(Selected extract)
===============
TL;DR: Crimson Collective’s AWS campaign reportedly began with exposed keys and then moved through highly privileged IAM user creation, AdministratorAccess attachment, reconnaissance, exfiltration, and extortion, with Red Hat confirming access to a Consulting GitLab instance and claims of ~570 GB taken across ~28,000 projects according to Apono. Standing privilege remains the decisive failure mode: once valid credentials exist, the environment can be turned against itself.
NHIMG editorial — based on content published by Apono: Inside the Crimson Collective Attack Chain and How to Break It with Zero Standing Privileges
By the numbers:
- The Crimson Collective claims to have exfiltrated ~570 GB across ~28,000 internal GitLab projects.
- In many organizations, NHIs now outnumber human users by roughly 200 to 1.
Questions worth separating out
Q: What breaks when a stolen cloud key can create new IAM users?
A: A stolen cloud key becomes far more dangerous when it can create new IAM users, login profiles, and additional access keys.
Q: Why do standing privileges make cloud breaches harder to contain?
A: Standing privileges let attackers move from initial login to policy changes, data access, and exfiltration without waiting for a human workflow.
Q: How do security teams know if exposed secrets are becoming a real risk?
A: The clearest signal is whether the secret can still authenticate and whether it can reach high-value actions after login.
Practitioner guidance
- Eliminate durable machine access paths Remove long-lived IAM users and static keys where workloads can use short-term credentials, role assumption, or federated access instead.
- Restrict privilege escalation inside AWS Separate the ability to create identities from the ability to attach administrative policy, and alert on any attempt to combine those powers.
===============
(Recorded data)
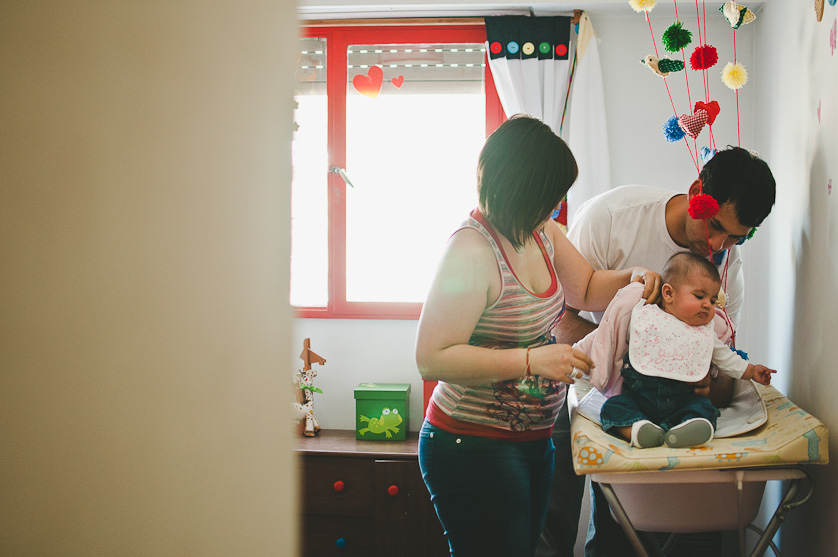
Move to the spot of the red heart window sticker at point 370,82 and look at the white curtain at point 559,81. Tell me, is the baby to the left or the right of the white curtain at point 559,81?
right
===============
(Tasks)
1. According to the Crimson Collective summary, which company confirmed access to a Consulting GitLab instance?
2. Reproduce the passage of the Crimson Collective summary starting at "Q: Why do standing" and ending at "actions after login.".

(List of solutions)
1. Red Hat

2.
Q: Why do standing privileges make cloud breaches harder to contain?
A: Standing privileges let attackers move from initial login to policy changes, data access, and exfiltration without waiting for a human workflow.
Q: How do security teams know if exposed secrets are becoming a real risk?
A: The clearest signal is whether the secret can still authenticate and whether it can reach high-value actions after login.